Avoid disturbing fawns spring-summer

Deer fawns are being born this time of year and the Minnesota Department of Natural Resources asks that people avoid disturbing or touching them.

Most fawns are born in mid-May to mid-June, and fawns do not attempt to evade predators during their first few weeks of life. Instead, they remain still to avoid being seen. During these times, fawns are learning critical survival skills from their mothers but are often left on their own while their mothers are foraging nearby. Be assured deer fawns are fine even if they look abandoned or fragile.

For more information about what to do if you find fawns or other species of baby wild animals, visit the DNR website.

Removing lake plants could require a permit 

Lakeshore property owners are reminded that a permit may be required to remove aquatic plants, according to the Minnesota Department of Natural Resources.
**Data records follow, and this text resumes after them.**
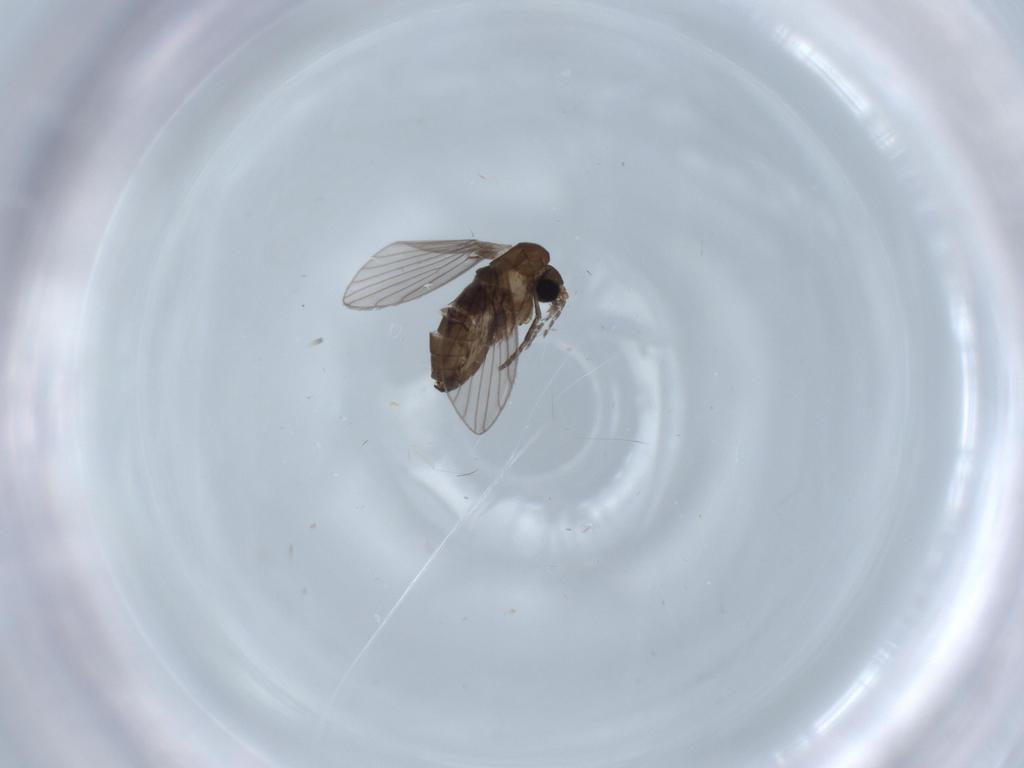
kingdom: Animalia
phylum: Arthropoda
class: Insecta
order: Diptera
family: Psychodidae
Aquatic plants provide food and shelter for fish, ducks and other wildlife. They also stabilize the lake bottom, which helps maintain water clarity, and protect shorelines from erosion by absorbing energy from waves and ice.
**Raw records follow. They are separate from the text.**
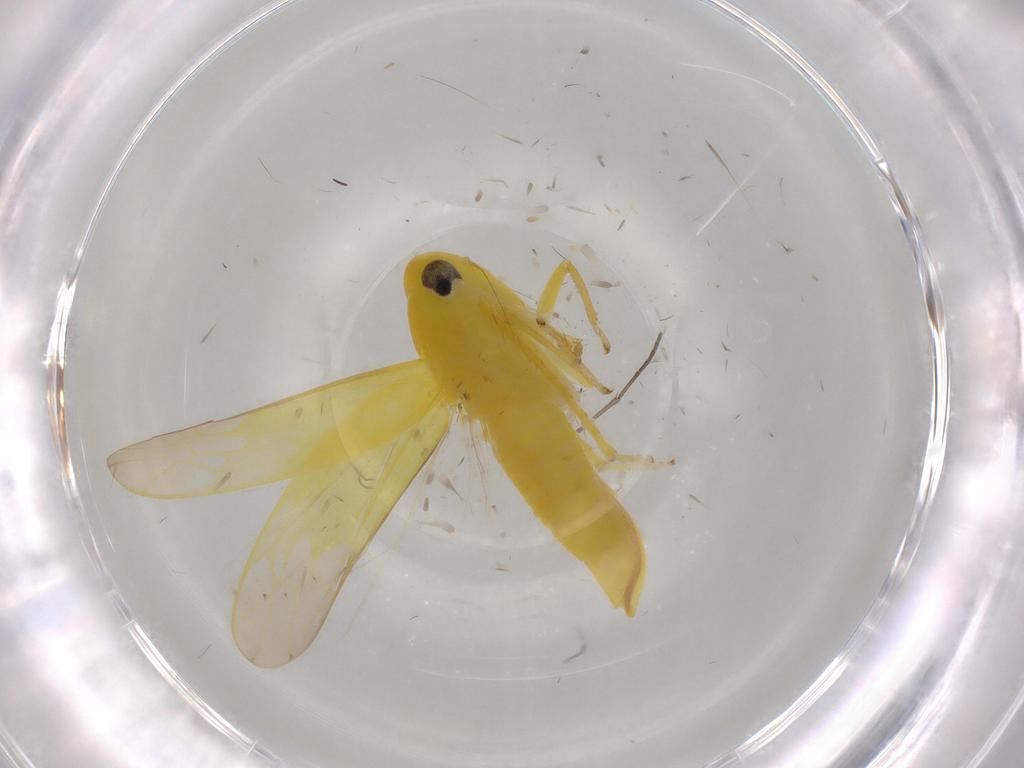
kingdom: Animalia
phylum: Arthropoda
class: Insecta
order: Hemiptera
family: Cicadellidae
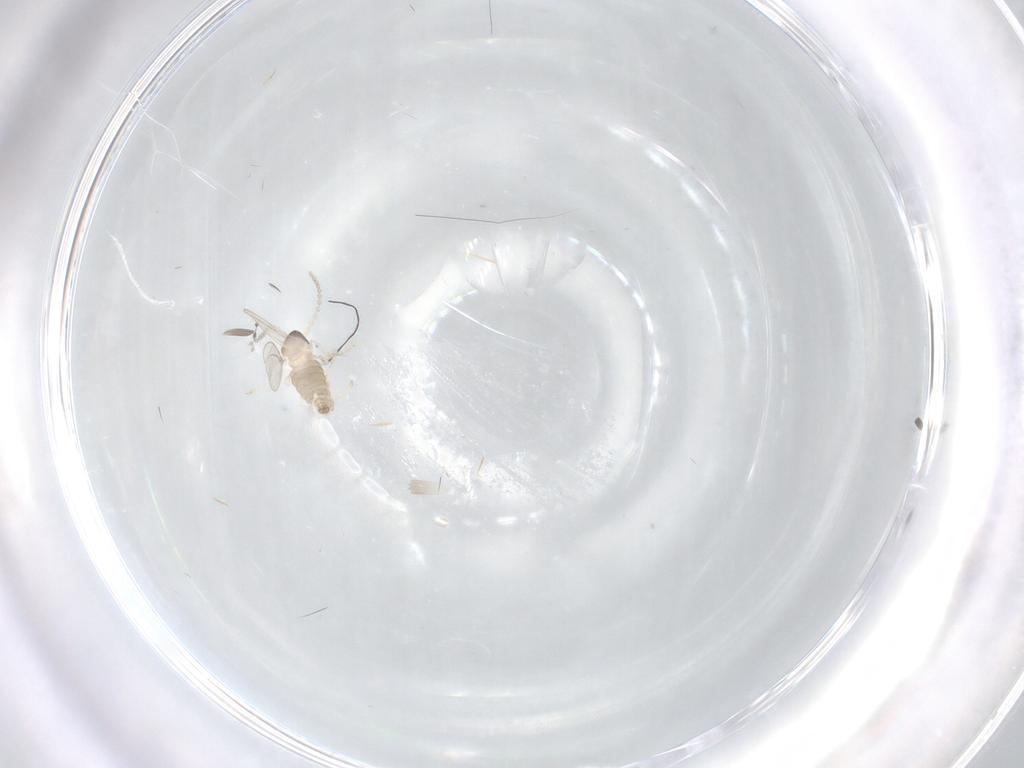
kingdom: Animalia
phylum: Arthropoda
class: Insecta
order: Diptera
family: Cecidomyiidae
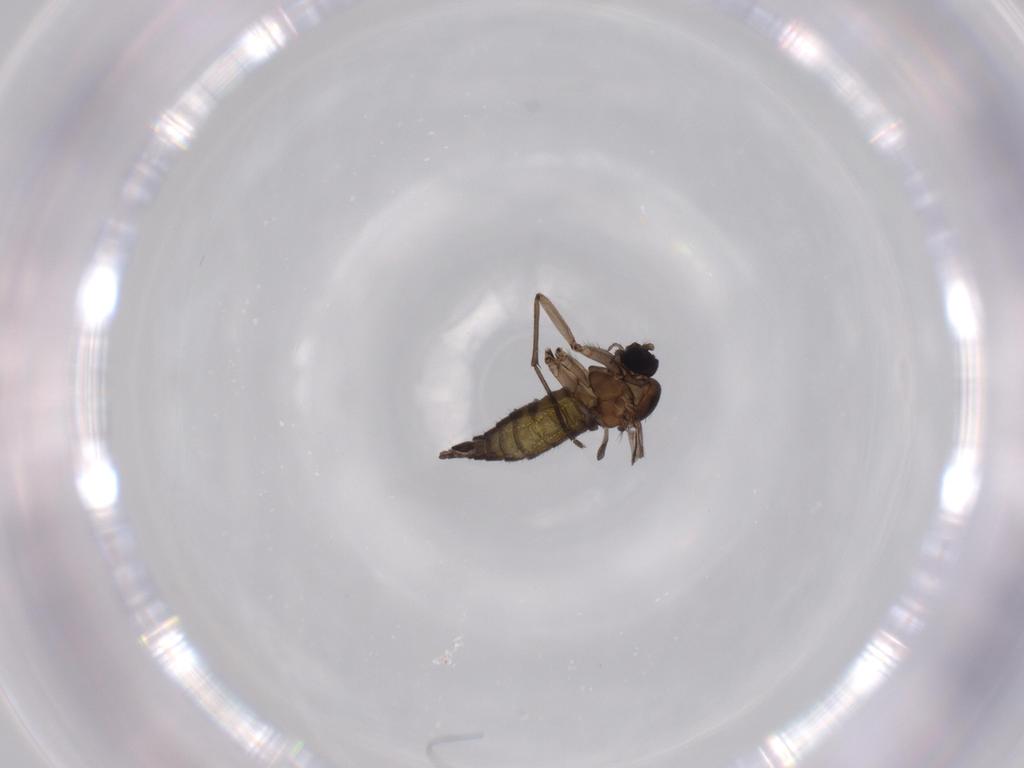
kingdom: Animalia
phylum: Arthropoda
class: Insecta
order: Diptera
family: Sciaridae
The DNR frequently receives questions about devices that generate water current to blast muck and plants away. They have various trade names, but the DNR refers to these devices generically as hydraulic jets. Even though you can buy one, they cannot be used in any way that disturbs the bottom of the lake or uproots plants.

DNR posts routine, seasonal fishing closures 

As in previous years, to protect spawning fish, the Department of Natural Resources has begun to close certain portions of some Minnesota waters to fishing. These closings are routine and based on local conditions. Closings occur each year as ice-out begins and waters begin to warm.

The DNR closes spawning locations to fishing only where habitat is limited and fish are very concentrated in one location, such as a river or the bay of a lake where fish are congregated during spawning. Areas closed to fishing are listed and updated on the DNR website.